A Nuvem,
de Fernando Solanas


La Nube, Argentina, 1998

A Nuvem não é exatamente um filme. É um grito. É um anacronismo. É do tempo em que acreditava sim que o cinema ia mudar o mundo, é do tempo em que se acreditava sim que os melhores filmes eram feitos desavergonhadamente em primeira pessoa. É do tempo acima de tudo em que se tinha pelo mundo e pela arte uma postura apaixonada, não distanciada e cínica. Chega a ser difícil analisar friamente um filme como este, pois não é para isso que ele se presta. Ele deve ser, antes de tudo, sentido. Impressiona pela extrema humanidade de que é feito. Tem muito mais dúvidas e inquietações do que certezas a apresentar. É, portanto, humano.

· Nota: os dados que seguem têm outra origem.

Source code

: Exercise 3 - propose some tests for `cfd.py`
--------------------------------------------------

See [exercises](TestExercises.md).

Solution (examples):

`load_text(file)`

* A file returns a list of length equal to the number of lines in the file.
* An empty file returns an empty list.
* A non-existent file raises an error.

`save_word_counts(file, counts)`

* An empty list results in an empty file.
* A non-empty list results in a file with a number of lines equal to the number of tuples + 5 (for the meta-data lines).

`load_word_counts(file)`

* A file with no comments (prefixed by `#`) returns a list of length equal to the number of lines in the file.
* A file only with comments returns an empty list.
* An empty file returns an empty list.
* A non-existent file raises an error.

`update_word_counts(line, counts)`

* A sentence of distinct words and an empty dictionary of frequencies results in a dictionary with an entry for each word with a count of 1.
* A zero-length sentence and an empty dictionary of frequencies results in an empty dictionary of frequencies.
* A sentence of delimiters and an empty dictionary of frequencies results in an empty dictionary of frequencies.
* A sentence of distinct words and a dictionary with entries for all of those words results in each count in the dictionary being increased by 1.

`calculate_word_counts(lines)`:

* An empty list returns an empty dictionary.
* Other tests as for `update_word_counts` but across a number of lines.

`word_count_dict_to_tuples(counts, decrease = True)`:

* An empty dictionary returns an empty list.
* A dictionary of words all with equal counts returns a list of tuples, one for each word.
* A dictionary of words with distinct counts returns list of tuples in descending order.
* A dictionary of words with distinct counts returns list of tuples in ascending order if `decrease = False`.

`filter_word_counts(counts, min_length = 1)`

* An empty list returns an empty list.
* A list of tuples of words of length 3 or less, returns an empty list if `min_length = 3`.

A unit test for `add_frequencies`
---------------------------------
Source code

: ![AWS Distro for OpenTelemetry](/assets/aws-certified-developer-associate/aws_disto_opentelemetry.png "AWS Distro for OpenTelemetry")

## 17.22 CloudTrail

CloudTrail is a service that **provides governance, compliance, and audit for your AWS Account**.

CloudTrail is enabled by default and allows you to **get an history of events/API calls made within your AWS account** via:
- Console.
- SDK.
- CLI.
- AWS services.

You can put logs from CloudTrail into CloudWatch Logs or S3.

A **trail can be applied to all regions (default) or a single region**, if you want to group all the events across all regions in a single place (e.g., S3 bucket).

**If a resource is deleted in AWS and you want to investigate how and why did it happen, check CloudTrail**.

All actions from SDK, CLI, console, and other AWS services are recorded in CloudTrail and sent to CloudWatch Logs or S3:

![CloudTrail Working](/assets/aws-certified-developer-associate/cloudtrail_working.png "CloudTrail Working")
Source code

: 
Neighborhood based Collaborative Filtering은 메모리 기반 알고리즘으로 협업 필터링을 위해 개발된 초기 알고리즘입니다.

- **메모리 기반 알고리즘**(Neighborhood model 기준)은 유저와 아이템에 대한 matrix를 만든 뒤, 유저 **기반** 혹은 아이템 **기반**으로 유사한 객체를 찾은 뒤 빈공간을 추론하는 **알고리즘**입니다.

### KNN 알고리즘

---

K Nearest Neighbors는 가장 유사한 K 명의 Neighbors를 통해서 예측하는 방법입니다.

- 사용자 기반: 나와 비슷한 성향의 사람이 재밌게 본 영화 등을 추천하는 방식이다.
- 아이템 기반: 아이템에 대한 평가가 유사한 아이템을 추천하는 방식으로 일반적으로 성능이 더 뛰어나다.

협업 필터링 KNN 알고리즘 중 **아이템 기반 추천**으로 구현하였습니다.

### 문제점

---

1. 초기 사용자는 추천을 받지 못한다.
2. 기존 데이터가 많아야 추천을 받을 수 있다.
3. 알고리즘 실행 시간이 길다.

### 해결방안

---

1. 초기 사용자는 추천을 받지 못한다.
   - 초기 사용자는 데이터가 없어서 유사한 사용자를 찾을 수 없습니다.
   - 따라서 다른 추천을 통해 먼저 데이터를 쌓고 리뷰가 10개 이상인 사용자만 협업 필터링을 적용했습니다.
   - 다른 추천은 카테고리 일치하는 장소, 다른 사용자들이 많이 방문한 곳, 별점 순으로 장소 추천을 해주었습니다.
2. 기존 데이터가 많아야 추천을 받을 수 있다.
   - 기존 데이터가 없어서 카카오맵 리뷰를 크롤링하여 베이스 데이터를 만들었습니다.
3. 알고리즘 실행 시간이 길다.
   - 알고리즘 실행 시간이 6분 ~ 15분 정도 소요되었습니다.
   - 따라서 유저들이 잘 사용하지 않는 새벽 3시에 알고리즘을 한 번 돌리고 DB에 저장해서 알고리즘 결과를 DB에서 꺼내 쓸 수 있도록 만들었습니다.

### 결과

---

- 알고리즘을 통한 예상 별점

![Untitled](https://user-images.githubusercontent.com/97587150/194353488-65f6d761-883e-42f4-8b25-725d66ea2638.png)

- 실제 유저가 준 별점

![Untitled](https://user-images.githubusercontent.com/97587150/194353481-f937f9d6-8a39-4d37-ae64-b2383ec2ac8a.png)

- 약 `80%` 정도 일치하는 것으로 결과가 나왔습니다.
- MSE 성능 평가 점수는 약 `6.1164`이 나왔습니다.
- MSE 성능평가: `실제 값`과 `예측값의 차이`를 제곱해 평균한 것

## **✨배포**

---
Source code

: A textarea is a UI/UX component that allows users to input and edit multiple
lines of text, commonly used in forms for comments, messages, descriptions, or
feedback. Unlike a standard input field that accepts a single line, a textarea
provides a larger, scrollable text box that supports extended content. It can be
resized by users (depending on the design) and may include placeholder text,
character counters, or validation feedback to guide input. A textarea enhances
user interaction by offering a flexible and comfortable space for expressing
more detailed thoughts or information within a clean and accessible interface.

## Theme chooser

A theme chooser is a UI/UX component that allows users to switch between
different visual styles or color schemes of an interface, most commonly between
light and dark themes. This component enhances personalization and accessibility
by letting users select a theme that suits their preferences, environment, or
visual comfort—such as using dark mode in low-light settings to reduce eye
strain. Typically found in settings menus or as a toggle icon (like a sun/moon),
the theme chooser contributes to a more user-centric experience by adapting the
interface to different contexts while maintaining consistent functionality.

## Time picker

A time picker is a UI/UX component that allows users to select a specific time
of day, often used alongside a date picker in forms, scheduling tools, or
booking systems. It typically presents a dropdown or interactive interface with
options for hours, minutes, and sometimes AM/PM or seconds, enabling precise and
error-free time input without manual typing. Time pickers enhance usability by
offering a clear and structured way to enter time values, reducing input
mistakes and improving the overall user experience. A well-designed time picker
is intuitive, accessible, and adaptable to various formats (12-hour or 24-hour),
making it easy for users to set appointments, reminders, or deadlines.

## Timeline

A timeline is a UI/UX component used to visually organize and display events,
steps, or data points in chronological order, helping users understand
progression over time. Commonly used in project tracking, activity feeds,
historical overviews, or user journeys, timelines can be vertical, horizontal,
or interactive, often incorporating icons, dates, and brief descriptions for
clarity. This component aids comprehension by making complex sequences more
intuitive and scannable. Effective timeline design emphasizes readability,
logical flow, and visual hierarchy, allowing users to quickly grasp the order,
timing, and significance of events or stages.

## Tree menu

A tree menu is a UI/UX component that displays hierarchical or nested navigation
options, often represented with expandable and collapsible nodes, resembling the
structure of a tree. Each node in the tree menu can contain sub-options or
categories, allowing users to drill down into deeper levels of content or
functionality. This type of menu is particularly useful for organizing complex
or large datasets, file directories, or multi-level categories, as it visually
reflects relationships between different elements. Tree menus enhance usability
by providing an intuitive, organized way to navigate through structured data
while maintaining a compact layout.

Talvez sua grande qualidade, especialmente se posto ao lado da produção brasileira atual, é sua capacidade de falar do hoje, de discuti-lo. Falar com revolta, mas com paixão. É filme de quem ama estar vivo apesar da situação do mundo não dar motivos aparentes para tal "desvio". O filme nasce deste paradoxo, e com ele vive tranqüilamente, sua maior qualidade. Sabe (e deixa claro nos diálogos) que não tem soluções, que não tem nem certeza dos problemas. Mas sente que há algo errado e tem muita vontade de que o errado vire certo.

Solanas filma lindamente, na batida do coração. O que, neste caso, é a batida do tango, que embala a câmera em constantes movimentos. Ao filmar a história de uma companhia de teatro, aposta no papel do artista como farol da sociedade. O que grita, o que indica, o que ousa, o que pode ainda fazer algo. Se um artista não acredita na sua posição como sendo esta, vale a pergunta, de que serve a arte. A que Deus mesquinho ela se reporta? A um simples jogo de egos?

A Nuvem, como El vento se llevo lo que, de Alejandro Agresti, mostra uma faceta admirável do cinema argentino. Não são filmes pensados, projetos montados. São feridas abertas, são gritos apaixonados. Não são filmes perfeitos, são filmes errados, irregulares, desconexos. Não são manuais de cinema, são declarações de amor. Falam do que é estar vivo, perdido entre o desespero e a alegria, o orgulho e a vergonha. Num mundo onde a burocracia e a desumanização do dia a dia são crescentes, onde somos tratados como estatísticas, onde "produtores culturais" se canibalizam por migalhas, se prostituem mesmo para donos de fábricas de sabão. É o cinema do desabafo, do "Basta!!", cinema desencontrado. Não é peça de taxidermia. É vivo. Análises cena a cena ficam para depois...

O filme mostra suas próprias contradições e falhas ideológicas, as joga na tela e as enfrenta, confuso. Pede ajuda do espectador para se completar, e esta talvez seja sua grande contribuição. Não existe sozinho, não faz som na floresta deserta, como tantos filmes parecem acreditar poder hoje em dia fazer. Se peca pelo excesso da entrega, isso lá é possível?? É um anacronismo, repito, e por isso mesmo deve ser visto.